··· 提供文本 ···

[python][數據分析] ARIMA 模型的個人驗證

本文轉載自查看原文 2019-01-31 18:15 1102 python/ 數據分析/ 系統運維

寫在最前：===========

大約兩周前，閱讀《智能運維》這本書，了解到 ARIMA 模型可以根據過去的數據，做預測分析，當時覺得很有意思，但是一直到最近才真正着手實踐，當然我這個實踐也是很粗糙的，更大的意義是通過動手的過程，帶來小小的成就感的同時，檢驗自己能力上的不足。

理論基礎 ===========

ARIMA，Autoregressive Integrated Moving Average model ，差分整合移動平均自回歸模型，又稱整合移動平均自回歸模型（移動也可稱作滑動），時間序列預測分析方法

每個時間序列的數據都有自身的特性，而預測分析的關鍵點在於，確定 ARIMA(p，d，q) 這個模型中 d， p ，q的合適的數值

d，對序列進行差分處理，處理n次之后，n階差分序列比較平穩，沒有上升或者下降的趨勢，那么d就是n這個階數。有時候指數級別的序列無法直接通過差分的方式獲取合適的d值，但是可以通過序列整體取log 對數處理之后的序列進行較少的差分階數，獲取d，比如 https://www.jianshu.com/p/4130bac8ebec 這篇對湖北的產值的分析就是這個思路。

··· 提取数据 ···

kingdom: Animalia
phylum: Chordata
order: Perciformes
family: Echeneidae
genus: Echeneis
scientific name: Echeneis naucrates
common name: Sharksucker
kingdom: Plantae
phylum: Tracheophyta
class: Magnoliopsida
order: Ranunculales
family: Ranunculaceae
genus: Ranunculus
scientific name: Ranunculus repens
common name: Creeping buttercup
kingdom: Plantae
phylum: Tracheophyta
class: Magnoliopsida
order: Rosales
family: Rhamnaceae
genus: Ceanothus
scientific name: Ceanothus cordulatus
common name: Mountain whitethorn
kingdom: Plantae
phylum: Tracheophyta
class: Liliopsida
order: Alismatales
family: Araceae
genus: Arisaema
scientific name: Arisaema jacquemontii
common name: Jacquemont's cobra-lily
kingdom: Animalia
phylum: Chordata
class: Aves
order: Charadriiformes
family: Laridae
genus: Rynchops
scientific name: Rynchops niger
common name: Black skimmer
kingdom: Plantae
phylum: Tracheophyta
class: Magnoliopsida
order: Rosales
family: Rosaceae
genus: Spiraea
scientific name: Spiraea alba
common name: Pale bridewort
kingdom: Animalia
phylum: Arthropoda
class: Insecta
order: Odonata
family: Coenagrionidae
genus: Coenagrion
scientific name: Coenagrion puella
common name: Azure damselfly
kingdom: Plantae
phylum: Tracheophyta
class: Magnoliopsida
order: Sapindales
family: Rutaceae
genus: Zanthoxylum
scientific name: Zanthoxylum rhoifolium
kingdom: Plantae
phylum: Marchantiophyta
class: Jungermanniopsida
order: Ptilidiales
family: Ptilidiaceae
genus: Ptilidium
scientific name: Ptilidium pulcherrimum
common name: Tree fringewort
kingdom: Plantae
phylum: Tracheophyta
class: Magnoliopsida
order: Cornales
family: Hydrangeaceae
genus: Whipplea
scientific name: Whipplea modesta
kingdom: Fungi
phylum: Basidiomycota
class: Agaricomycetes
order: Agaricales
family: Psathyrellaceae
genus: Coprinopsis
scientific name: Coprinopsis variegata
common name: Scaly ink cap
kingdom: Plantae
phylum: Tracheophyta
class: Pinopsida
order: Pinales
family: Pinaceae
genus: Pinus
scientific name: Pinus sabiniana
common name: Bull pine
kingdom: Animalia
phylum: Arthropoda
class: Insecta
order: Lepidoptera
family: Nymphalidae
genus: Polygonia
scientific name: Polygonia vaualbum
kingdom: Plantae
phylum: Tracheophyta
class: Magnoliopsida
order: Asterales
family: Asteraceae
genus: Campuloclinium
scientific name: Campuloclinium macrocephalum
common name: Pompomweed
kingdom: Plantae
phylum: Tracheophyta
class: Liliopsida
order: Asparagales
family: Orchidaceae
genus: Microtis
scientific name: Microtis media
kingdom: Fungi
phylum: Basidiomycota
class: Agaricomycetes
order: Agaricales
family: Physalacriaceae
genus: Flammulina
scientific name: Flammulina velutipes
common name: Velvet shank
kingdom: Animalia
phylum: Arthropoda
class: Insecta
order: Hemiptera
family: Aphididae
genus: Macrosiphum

···

任务列表:
1. 根据关于 ARIMA 模型的文章，回答下列问题：
(a) 作者大约多久以前读了哪本书，从而了解到 ARIMA 模型？
(b) 文中给出的 ARIMA 模型的另一个中文名称是什么？
(c) 对于无法直接通过差分获取合适 d 值的指数级别序列，文中建议先做什么处理？
2. 用两句话概括关于 ARIMA 模型的文章。

作答结果:
1.
(a) 大约两周前，读的是《智能运维》。
(b) 整合移动平均自回归模型。
(c) 对序列整体取 log 对数处理，再进行较少阶数的差分。

2. 作者读《智能运维》时了解到 ARIMA 模型能根据过去的数据做预测分析，于是动手做了一次粗糙的实践，借此检验自己能力上的不足。文章指出，这种时间序列预测方法的关键在于确定 p、d、q 的合适数值，其中 d 是使序列差分后变得平稳所需的阶数，指数级别的序列可先取对数再差分。